Also responsible, unfortunately, for this equivocation on what political conclusions should have been drawn from the anti-war movement, were the leaders of the Stop the War Coalition (STWC), including the anti-war MP George Galloway and the Socialist Workers Party (SWP). While privately arguing that the time had come for a new political formation, George Galloway missed the opportunity at the peak of the movement to make that call. The follow-up to February 15 was not a democratically convened convention to discuss the launch of a new political movement, using the authority gained from the mass demonstration, for example, to appeal to the ranks of the seven ‘awkward squad’ national trade unions affiliated to the STWC. Instead a ‘Peoples Assembly’ was organised, with Labour and Liberal speakers and no way forward offered but more (less effectual) protests. They missed one of those Shakespearean ‘tides in the affairs of men, which taken at the flood, lead on to fortune; omitted, all the voyage of their life is bound in shallows and miseries’ (Julius Caesar). Subsequently, George Galloway was expelled by the Labour Party, at a time of their choosing, in October 2003.
Later Galloway and the SWP launched the ‘Respect – Unity Coalition’ to contest June’s elections. With proportional representation used to elect MEPs and London assembly members they confidently expected to win at least one London assembly seat and MEPs in the North West, the West Midlands and London regions. The SWP leaders also expected that, by not standing under an explicitly socialist banner and concentrating their campaign on the war, they would win broader support.
Respect’s best result was in the European elections in London (accounting for over one third of its national vote of 252,216, a 1.5% share) where the Respect list, headed by George Galloway, polled 91,175 votes (4.84%). This was a good score, although still substantially short of the 155,000 votes (8.25%) needed to win an MEP. In six of the nine regions outside London, however, Respect’s share of the vote was less than the combined votes achieved by non-Green Party left-of-Labour candidates in the 1999 European elections.
In 2000 there were five left-of-Labour candidate lists (aside from the Greens) contesting the proportionately elected London assembly seats, including the Socialist Alliance (a coalition of socialist organisations which, at that time, included both the SWP and the Socialist Party). Together they won 88,515 votes (5.33%) but, as separate lists, none reached the 5% threshold to win a seat. This time Respect had a clear field but, with 87,533 votes (4.57%) on a higher turnout, also failed to win a seat. While not ‘shallows and miseries’, an electoral breakthrough was not achieved.

- _DATA FOR REVIEW_

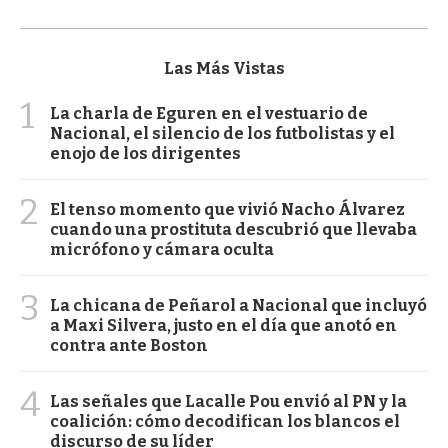
Las Más Vistas
1
La charla de Eguren en el vestuario de
Nacional, el silencio de los futbolistas y el
enojo de los dirigentes
2
El tenso momento que vivió Nacho Álvarez
cuando una prostituta descubrió que llevaba
micrófono y cámara oculta
3
La chicana de Peñarol a Nacional que incluyó
a Maxi Silvera, justo en el día que anotó en
contra ante Boston
4
Las señales que Lacalle Pou envió al PN y la
coalición: cómo decodifican los blancos el
discurso de su líder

- _YOUR ASSIGNMENT_
In the passage on Respect's election results, how many votes did the Respect list headed by George Galloway poll in the European elections in London?

- _RESPONSE TO THE TASK_
91,175 votes (4.84%).